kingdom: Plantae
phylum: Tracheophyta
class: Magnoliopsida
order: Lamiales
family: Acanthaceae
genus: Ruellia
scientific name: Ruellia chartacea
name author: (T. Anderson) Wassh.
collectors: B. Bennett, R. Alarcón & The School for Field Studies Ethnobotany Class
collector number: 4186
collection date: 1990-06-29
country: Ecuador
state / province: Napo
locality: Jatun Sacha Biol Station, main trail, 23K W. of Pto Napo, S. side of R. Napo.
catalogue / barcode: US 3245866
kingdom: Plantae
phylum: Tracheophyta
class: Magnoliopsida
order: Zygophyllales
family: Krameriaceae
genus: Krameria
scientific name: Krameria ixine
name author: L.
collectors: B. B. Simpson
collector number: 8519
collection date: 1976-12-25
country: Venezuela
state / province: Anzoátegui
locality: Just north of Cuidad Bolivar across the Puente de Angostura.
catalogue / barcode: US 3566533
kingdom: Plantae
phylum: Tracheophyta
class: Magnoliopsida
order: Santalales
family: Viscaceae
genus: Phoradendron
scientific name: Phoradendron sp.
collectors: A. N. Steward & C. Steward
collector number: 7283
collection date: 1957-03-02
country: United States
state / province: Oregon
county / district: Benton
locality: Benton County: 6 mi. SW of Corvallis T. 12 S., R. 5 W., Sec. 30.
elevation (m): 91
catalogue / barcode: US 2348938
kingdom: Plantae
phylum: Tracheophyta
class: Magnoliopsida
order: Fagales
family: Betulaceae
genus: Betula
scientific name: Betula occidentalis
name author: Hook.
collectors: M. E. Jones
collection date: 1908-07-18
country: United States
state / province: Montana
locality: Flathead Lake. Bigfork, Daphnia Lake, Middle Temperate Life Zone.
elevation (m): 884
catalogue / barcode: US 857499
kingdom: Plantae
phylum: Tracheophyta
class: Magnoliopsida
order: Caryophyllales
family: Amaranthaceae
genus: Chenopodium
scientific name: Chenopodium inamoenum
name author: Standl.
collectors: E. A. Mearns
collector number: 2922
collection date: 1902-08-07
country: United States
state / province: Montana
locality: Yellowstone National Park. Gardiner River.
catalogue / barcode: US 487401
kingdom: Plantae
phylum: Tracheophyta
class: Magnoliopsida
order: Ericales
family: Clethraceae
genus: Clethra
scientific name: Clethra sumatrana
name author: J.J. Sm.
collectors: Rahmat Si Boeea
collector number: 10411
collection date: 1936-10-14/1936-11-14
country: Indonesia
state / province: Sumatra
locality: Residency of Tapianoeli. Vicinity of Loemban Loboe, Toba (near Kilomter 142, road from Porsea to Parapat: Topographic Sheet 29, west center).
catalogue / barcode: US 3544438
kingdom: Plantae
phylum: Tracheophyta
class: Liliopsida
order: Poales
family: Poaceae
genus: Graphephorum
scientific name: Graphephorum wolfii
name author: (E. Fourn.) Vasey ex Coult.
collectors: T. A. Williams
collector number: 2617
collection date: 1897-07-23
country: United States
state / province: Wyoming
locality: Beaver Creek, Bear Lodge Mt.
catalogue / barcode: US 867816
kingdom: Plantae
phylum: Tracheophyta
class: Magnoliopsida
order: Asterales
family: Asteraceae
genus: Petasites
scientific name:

---*---

§ **TASK REQUIREMENTS**
Rewrite the lines above as a Markdown table with two columns, "No." for the row number and "Line" for the line itself, leaving out any blank lines.

§ **EXERCISE SOLUTION**
| No. | Line |
|---|---|
| 1 | kingdom: Plantae |
| 2 | phylum: Tracheophyta |
| 3 | class: Magnoliopsida |
| 4 | order: Lamiales |
| 5 | family: Acanthaceae |
| 6 | genus: Ruellia |
| 7 | scientific name: Ruellia chartacea |
| 8 | name author: (T. Anderson) Wassh. |
| 9 | collectors: B. Bennett, R. Alarcón & The School for Field Studies Ethnobotany Class |
| 10 | collector number: 4186 |
| 11 | collection date: 1990-06-29 |
| 12 | country: Ecuador |
| 13 | state / province: Napo |
| 14 | locality: Jatun Sacha Biol Station, main trail, 23K W. of Pto Napo, S. side of R. Napo. |
| 15 | catalogue / barcode: US 3245866 |
| 16 | kingdom: Plantae |
| 17 | phylum: Tracheophyta |
| 18 | class: Magnoliopsida |
| 19 | order: Zygophyllales |
| 20 | family: Krameriaceae |
| 21 | genus: Krameria |
| 22 | scientific name: Krameria ixine |
| 23 | name author: L. |
| 24 | collectors: B. B. Simpson |
| 25 | collector number: 8519 |
| 26 | collection date: 1976-12-25 |
| 27 | country: Venezuela |
| 28 | state / province: Anzoátegui |
| 29 | locality: Just north of Cuidad Bolivar across the Puente de Angostura. |
| 30 | catalogue / barcode: US 3566533 |
| 31 | kingdom: Plantae |
| 32 | phylum: Tracheophyta |
| 33 | class: Magnoliopsida |
| 34 | order: Santalales |
| 35 | family: Viscaceae |
| 36 | genus: Phoradendron |
| 37 | scientific name: Phoradendron sp. |
| 38 | collectors: A. N. Steward & C. Steward |
| 39 | collector number: 7283 |
| 40 | collection date: 1957-03-02 |
| 41 | country: United States |
| 42 | state / province: Oregon |
| 43 | county / district: Benton |
| 44 | locality: Benton County: 6 mi. SW of Corvallis T. 12 S., R. 5 W., Sec. 30. |
| 45 | elevation (m): 91 |
| 46 | catalogue / barcode: US 2348938 |
| 47 | kingdom: Plantae |
| 48 | phylum: Tracheophyta |
| 49 | class: Magnoliopsida |
| 50 | order: Fagales |
| 51 | family: Betulaceae |
| 52 | genus: Betula |
| 53 | scientific name: Betula occidentalis |
| 54 | name author: Hook. |
| 55 | collectors: M. E. Jones |
| 56 | collection date: 1908-07-18 |
| 57 | country: United States |
| 58 | state / province: Montana |
| 59 | locality: Flathead Lake. Bigfork, Daphnia Lake, Middle Temperate Life Zone. |
| 60 | elevation (m): 884 |
| 61 | catalogue / barcode: US 857499 |
| 62 | kingdom: Plantae |
| 63 | phylum: Tracheophyta |
| 64 | class: Magnoliopsida |
| 65 | order: Caryophyllales |
| 66 | family: Amaranthaceae |
| 67 | genus: Chenopodium |
| 68 | scientific name: Chenopodium inamoenum |
| 69 | name author: Standl. |
| 70 | collectors: E. A. Mearns |
| 71 | collector number: 2922 |
| 72 | collection date: 1902-08-07 |
| 73 | country: United States |
| 74 | state / province: Montana |
| 75 | locality: Yellowstone National Park. Gardiner River. |
| 76 | catalogue / barcode: US 487401 |
| 77 | kingdom: Plantae |
| 78 | phylum: Tracheophyta |
| 79 | class: Magnoliopsida |
| 80 | order: Ericales |
| 81 | family: Clethraceae |
| 82 | genus: Clethra |
| 83 | scientific name: Clethra sumatrana |
| 84 | name author: J.J. Sm. |
| 85 | collectors: Rahmat Si Boeea |
| 86 | collector number: 10411 |
| 87 | collection date: 1936-10-14/1936-11-14 |
| 88 | country: Indonesia |
| 89 | state / province: Sumatra |
| 90 | locality: Residency of Tapianoeli. Vicinity of Loemban Loboe, Toba (near Kilomter 142, road from Porsea to Parapat: Topographic Sheet 29, west center). |
| 91 | catalogue / barcode: US 3544438 |
| 92 | kingdom: Plantae |
| 93 | phylum: Tracheophyta |
| 94 | class: Liliopsida |
| 95 | order: Poales |
| 96 | family: Poaceae |
| 97 | genus: Graphephorum |
| 98 | scientific name: Graphephorum wolfii |
| 99 | name author: (E. Fourn.) Vasey ex Coult. |
| 100 | collectors: T. A. Williams |
| 101 | collector number: 2617 |
| 102 | collection date: 1897-07-23 |
| 103 | country: United States |
| 104 | state / province: Wyoming |
| 105 | locality: Beaver Creek, Bear Lodge Mt. |
| 106 | catalogue / barcode: US 867816 |
| 107 | kingdom: Plantae |
| 108 | phylum: Tracheophyta |
| 109 | class: Magnoliopsida |
| 110 | order: Asterales |
| 111 | family: Asteraceae |
| 112 | genus: Petasites |
| 113 | scientific name: |